There are 63,000 structurally deficient bridges in the United States.
It's better when our bridges don't collapse.
Let that sink in for a minute.
Then ask yourself: How is this not seen as a national scandal? After all, even though "structurally deficient" doesn't necessarily mean "likely to collapse tomorrow," we have seen some major bridge collapses in recent years, and 63,000 is a lot of bridges. Collectively, these bridges are crossed 250 million times a day. So again, why is this not something the government is aggressively working to fix? Oh, wait:
With an ample boost in federal money, $100.2 billion was spent by governments on all levels in 2010 on capital improvements for the nation’s 604,493 bridges and 4.1 million miles of roads.
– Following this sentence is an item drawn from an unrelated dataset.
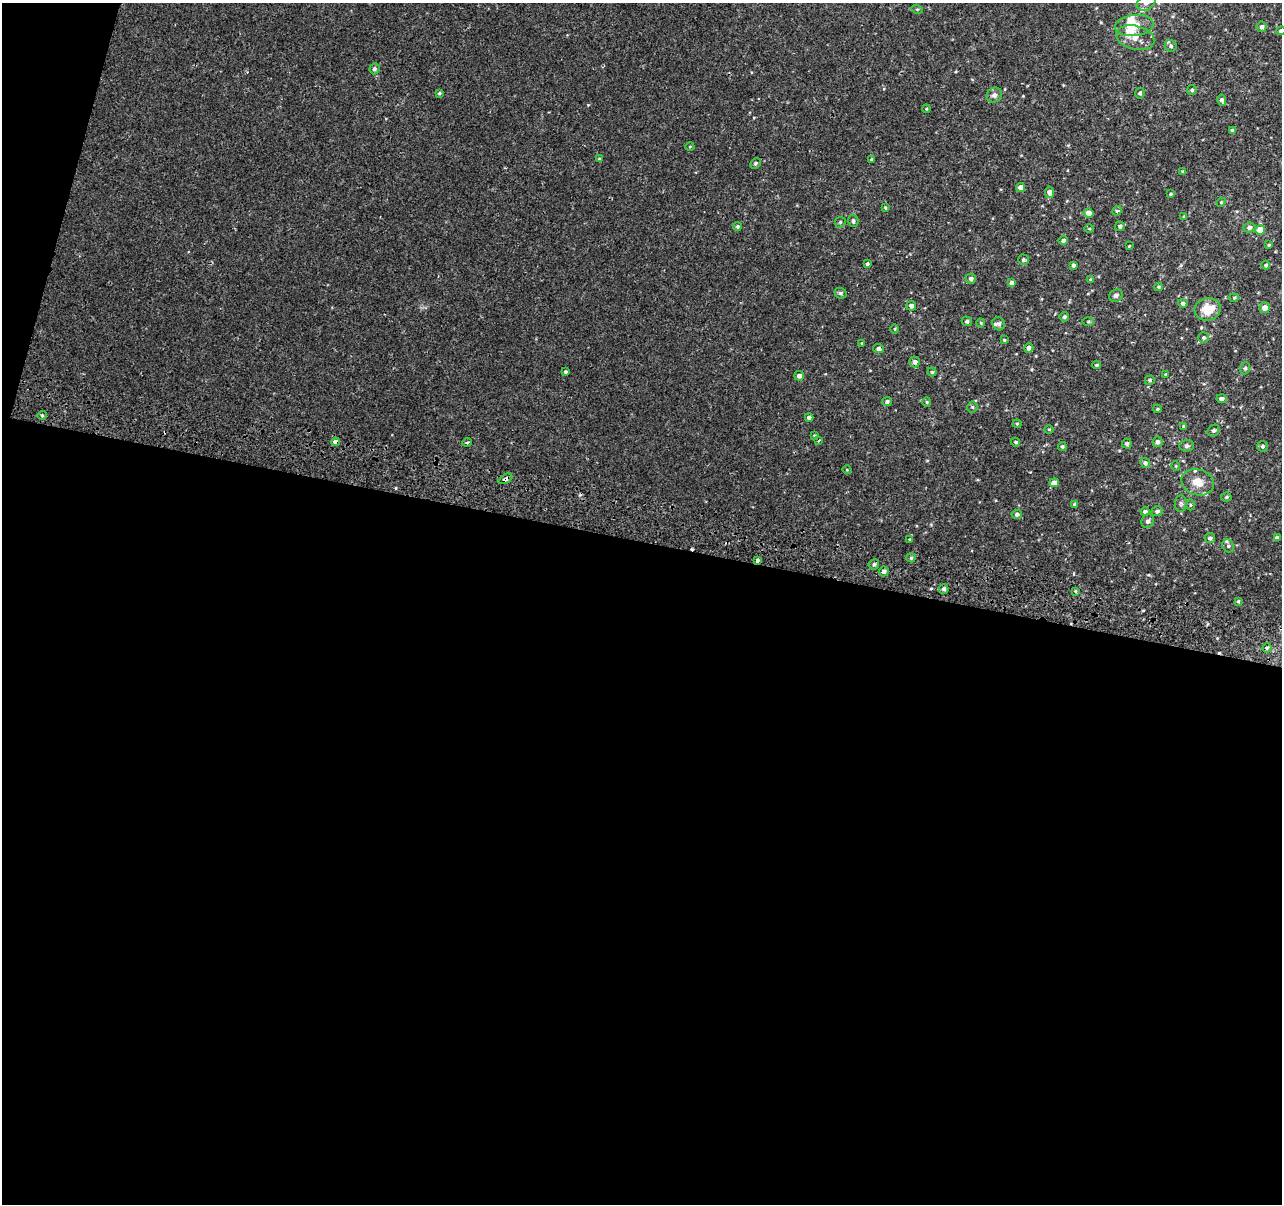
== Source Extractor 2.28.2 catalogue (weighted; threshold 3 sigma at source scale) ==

That sort of spending brought progress in the first decade of the 21st century, leading to a slight decline in the number of deficient bridges.
But with much of the nation’s post-World War II infrastructure wearing out and the federal gas tax that built it steadily declining, experts say more than 1 trillion dollars of investment is need to shore it up.
That's right, it would require the government spending money to bring 63,000 bridges up to standard. Therefore, not only does it not rank at the top of the Republican priorities list, it's almost seen as some kind of outrage to suggest, even though it would be a major job creator. You don't put $1 trillion into bridges without taxing someone
, after all, and low taxes rank well above jobs on that Republican priorities list. Hey, maybe if Republicans cut our taxes enough, we'll be able to afford rowboats for when bridges become a weird 20th-century anachronism.
In the shorter term, the American Road and Transportation Builders Association suggests posting signs identifying bridges as structurally deficient. That's a great idea—want to bet politicians would get a lot more pressure on this issue if every time anyone crossed a structurally deficient bridge, they passed a sign labeling it as such?